Story of the Attica Correctional Facility riot is retold in new book.

Joe Heath (left) and Bobby Harrison recall the Attica revolt. Michael Davis photo

As the 45th anniversary of the Attica Correctional Facility riot approaches, a new book by Michigan historian Heather Ann Thompson uses more than a decade of exhaustive research to recreate the world that fostered the massacre of rebelling prisoners and their hostages in the name of law and order.

Blood in the Water: The Attica Prison Uprising of 1971 and Its Legacy (Pantheon Books; $35/hardcover; 724 pages) brings the history home with local connections.
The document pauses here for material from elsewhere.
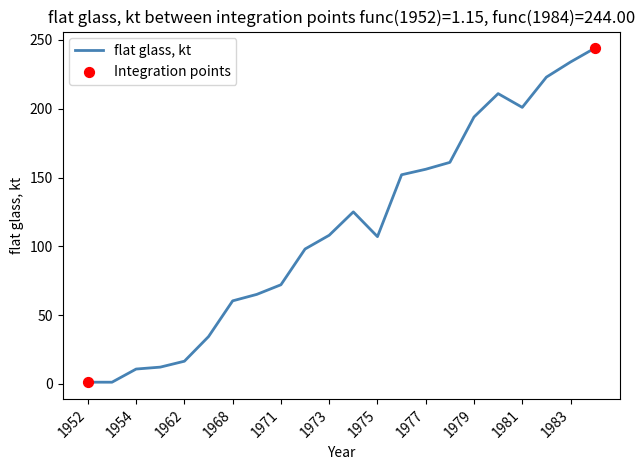

What is the difference between the maximum and minimum values?

242.9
Then-law student and local activist Elizabeth Gaynes is cited for around-the-clock efforts with the consuming legal technicalities encountered by those who rebelled. The drawn-out, ultimately unsuccessful prosecution of Syracuse juvenile offender Charley Joe Pernasalice for the murder of a corrections officer is highlighted with narration from his defense attorney, former Attorney General Ramsey Clark, and his courtroom style.
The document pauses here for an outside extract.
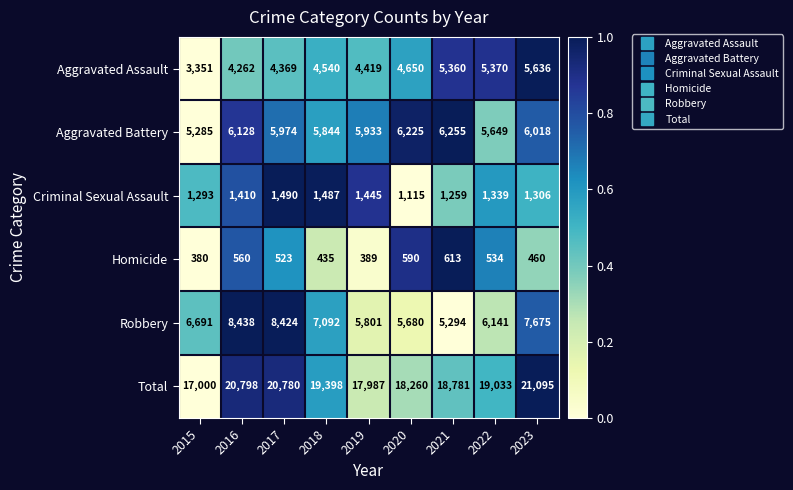

True or false: Aggravated Assault has a value of 2407 at 2021.

False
By far the greatest local acknowledgment, however, is of the work of attorney Joe Heath, who Thompson says “deserves special thanks. Joe offered me tremendous support as well as a keen fact-checking eye. Together (with prosecutor Malcolm Bell) these two gave me the strength to make this book brave.”

Heath, who serves as Onondaga Nation General Counsel, says he likes to think of himself as a “people’s lawyer” and notes that it was Attica that made him stay in law school and “learn how to represent people in the middle of an intense political struggle.” Last week Heath met with Bobby Harrison, who was a prisoner caught in the strafing of Attica’s D Yard by hundreds of state troopers, corrections officers and other law enforcement personnel retaking control of the prison on Sept. 13, 1971, after four days of attempted negotiations. Harrison now works with boxers and youth at the Faith Hope Community Center, 1029 Montgomery St.
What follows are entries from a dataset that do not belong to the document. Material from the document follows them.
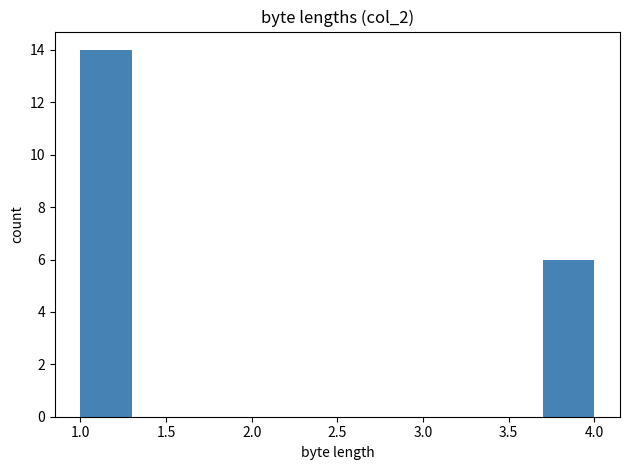

Reading left to right, list every bar in this chart as the range it spans on the x-axis followed by its height. The values are not printed on the chart, so give them approximately, as read against the axis.

1.0 to 1.3: 14
1.3 to 1.6: 0
1.6 to 1.9: 0
1.9 to 2.2: 0
2.2 to 2.5: 0
2.5 to 2.8: 0
2.8 to 3.1: 0
3.1 to 3.4: 0
3.4 to 3.7: 0
3.7 to 4.0: 6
In assessing Blood in the Water’s perspective, Heath maintains there are multiple factors in the legacy of the Attica uprising. “The first lesson to be learned is that when you treat people as less than human beings, sooner or later they are going to rebel. What happened at Attica was a very predictable response to an oppressive situation.”

Thompson devotes considerable space to detailing that the response at Attica was not an isolated event. She points out that organized demands for reform had occurred previously at New York City’s infamous Toombs Prison, the source of Johnny Cash’s lyrics for his song about Folsom Prison in California and the nearby Auburn Prison. She enumerates the wave of prison protests sparked by the violent suppression of the demands for reform at Attica, which stretched across the country and as far as Paris.

She emphasizes that the New York City conflicts were settled without violence because then-Mayor John Lindsay met with rebelling prisoners to negotiate reforms. Yet Gov. Nelson Rockefeller refused to pursue a similar solution at Attica, resulting in the deaths of 29 prisoners and 10 prison personnel who had been held hostage and were slain by the bullets of those repressing the rebellion.

Thompson paints a political perspective well beyond rural upstate New York, as Rockefeller was seeking a vice presidential nomination. But even as Rockefeller worried, President Richard Nixon had already made a strategic decision to support the governor’s action. “He owes us one now,” Nixon reflected. “That is just a matter of fact.”

Having survived the rain of gunfire, having had to strip and lie face down in the mud of the retaken D Yard, having seen men doing things to other men that he could never have conceived, for Harrison the legacy of the Attica rebellion has been nightmares to this day. Even with the context of racism and brutality, however, his visions include memories of the needed reforms. “One roll of toilet paper a month,” he recalls. “One tube of toothpaste a month.”